News Release

Friend-to-friend texting may be the most effective voter mobilization tactic during 2020 election

Peer-Reviewed Publication

Data Science Institute at Columbia

Aaron Schein, Columbia University Data Science Institute

image: Columbia University Data Science Institute postdoctoral research fellow Aaron Schein view more 

Credit: Columbia University Data Science Institute

Friend-to-friend text messaging may be the new door-to-door canvassing leading up to the 2020 election.

Columbia researchers have found that texting may be an effective alternative to conventional, face-to-face voter mobilization tactics during the COVID-19 pandemic. The team, which was led by Data Science Institute postdoctoral research fellow Aaron Schein, found that receiving a message from a friend led to increased voter turnout during the 2018 midterm elections. The estimated effect was equivalent to door-to-door canvassing, an important finding in the social distancing era.

Schein and his collaborators, including political scientist Donald Green, DSI member David Blei, DSI postdoctoral fellow Dhanya Sridhar, et al., partnered with Outvote, a get-out-the-vote tool, to conduct the study.

Outvote randomized an aspect of their system prior to the 2018 midterm elections to unobtrusively assess the causal effect of their users' messages on voter turnout. The Columbia team developed a statistical methodology to address the challenges of such data, and analyzed Outvote's previous findings. Their analysis reveals evidence of large and statistically significant treatment effects from friend-to-friend mobilization efforts. The statistical methodology may be used to study other friend-to-friend messaging efforts.

Schein uses statistical models to understand and predict factors that drive new voter turnout in U.S. political elections. He acknowledges that studying friend-to-friend appeals experimentally can be challenging. "If the study is too obtrusive, such that it hampers natural interaction, we may end up measuring the effect of friend-to-friend appeals that are stilted and inauthentic. On the other hand, if the experimental intervention is too weak, we may fail to estimate effects with precision," he said.

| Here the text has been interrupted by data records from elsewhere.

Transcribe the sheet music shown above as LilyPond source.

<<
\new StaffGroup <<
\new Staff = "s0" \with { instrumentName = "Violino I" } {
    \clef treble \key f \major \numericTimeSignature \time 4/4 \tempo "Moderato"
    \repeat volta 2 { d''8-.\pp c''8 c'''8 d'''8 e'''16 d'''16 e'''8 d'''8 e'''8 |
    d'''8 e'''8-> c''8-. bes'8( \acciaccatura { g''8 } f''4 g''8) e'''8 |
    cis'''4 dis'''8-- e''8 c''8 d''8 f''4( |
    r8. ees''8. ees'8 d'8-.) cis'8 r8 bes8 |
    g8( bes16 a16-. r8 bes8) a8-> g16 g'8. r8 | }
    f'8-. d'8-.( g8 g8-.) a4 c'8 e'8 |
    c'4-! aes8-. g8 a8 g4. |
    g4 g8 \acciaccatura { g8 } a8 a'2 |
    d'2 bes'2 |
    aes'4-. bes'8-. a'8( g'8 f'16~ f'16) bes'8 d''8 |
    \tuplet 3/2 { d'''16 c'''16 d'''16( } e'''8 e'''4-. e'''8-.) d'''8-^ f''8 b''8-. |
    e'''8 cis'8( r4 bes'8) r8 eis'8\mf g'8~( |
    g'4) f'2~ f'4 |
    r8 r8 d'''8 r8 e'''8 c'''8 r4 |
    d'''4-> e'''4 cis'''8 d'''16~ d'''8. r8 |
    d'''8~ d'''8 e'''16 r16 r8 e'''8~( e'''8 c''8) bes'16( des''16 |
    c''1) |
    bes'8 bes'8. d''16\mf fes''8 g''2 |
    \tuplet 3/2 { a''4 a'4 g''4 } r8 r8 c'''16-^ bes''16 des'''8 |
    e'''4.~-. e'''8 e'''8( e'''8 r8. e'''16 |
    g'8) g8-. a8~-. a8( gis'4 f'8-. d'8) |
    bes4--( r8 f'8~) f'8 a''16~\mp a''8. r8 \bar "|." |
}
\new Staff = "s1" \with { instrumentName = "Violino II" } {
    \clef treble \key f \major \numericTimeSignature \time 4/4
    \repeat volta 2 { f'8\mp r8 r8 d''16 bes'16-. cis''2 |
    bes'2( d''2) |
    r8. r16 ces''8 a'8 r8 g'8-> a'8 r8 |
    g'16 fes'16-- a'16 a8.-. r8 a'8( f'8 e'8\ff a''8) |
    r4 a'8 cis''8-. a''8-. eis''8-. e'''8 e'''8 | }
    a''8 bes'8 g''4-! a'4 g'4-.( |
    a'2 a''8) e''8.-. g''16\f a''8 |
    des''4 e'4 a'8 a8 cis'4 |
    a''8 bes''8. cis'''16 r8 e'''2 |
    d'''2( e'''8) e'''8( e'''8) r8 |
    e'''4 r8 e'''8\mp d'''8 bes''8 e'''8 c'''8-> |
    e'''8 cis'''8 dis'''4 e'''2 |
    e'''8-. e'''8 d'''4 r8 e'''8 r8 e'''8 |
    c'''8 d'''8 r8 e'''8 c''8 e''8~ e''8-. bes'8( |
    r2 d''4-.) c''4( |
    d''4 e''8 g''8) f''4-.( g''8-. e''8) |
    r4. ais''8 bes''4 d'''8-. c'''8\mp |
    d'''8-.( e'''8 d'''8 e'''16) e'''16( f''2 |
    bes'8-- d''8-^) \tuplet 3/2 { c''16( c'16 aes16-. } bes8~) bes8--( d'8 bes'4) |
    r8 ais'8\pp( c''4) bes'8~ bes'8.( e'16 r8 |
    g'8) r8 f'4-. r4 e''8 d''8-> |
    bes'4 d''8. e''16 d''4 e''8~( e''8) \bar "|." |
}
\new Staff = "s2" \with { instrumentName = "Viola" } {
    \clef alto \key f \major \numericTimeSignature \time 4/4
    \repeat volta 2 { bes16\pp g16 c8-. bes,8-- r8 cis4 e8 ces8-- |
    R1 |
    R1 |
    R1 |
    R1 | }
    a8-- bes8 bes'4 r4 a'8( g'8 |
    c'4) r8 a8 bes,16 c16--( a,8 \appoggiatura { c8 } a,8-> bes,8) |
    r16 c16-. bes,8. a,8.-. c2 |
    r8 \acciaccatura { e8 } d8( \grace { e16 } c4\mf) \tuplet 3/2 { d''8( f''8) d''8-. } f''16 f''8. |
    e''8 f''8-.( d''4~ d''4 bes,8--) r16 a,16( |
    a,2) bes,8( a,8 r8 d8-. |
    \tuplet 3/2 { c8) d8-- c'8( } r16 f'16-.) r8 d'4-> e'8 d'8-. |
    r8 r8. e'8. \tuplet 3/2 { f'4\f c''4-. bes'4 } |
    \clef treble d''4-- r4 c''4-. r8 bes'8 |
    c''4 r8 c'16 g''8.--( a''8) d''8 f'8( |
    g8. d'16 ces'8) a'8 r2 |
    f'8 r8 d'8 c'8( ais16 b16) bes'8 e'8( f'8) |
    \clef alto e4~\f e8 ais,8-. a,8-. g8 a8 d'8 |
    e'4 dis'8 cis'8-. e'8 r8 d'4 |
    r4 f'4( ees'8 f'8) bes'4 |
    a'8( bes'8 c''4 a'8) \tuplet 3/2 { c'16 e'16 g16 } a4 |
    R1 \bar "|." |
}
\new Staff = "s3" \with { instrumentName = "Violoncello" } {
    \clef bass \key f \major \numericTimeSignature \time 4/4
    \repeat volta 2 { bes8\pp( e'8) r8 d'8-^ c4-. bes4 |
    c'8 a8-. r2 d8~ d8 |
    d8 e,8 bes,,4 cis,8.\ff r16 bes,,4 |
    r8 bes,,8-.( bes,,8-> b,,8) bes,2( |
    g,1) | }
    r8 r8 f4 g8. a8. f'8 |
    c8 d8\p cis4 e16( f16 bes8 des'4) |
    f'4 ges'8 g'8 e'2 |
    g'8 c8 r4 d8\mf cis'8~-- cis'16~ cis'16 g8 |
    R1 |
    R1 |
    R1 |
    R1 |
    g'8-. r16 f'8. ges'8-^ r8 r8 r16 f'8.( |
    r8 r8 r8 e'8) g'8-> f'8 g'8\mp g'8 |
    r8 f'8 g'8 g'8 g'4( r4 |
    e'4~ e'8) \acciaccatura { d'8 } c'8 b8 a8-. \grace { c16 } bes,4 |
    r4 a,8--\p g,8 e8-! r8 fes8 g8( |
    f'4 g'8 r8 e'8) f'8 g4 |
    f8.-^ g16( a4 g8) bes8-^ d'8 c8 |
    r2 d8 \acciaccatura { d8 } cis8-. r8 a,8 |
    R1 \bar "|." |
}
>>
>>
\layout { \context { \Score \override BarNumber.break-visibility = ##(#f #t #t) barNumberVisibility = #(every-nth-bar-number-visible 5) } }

The study employed a "light-touch" scheme, Schein said, while injecting enough randomness into the system to identify causal effects. "The statistical challenges we overcome to estimate these effects are likely inherent to any study of authentic friend-to-friend appeals and are perhaps why there have been so few studies of this kind to date."

These research findings were presented to the 2020 International Conference on Computational Social Science (IC2S2 2020). Schein received the 2020 Best Presentation award during the conference.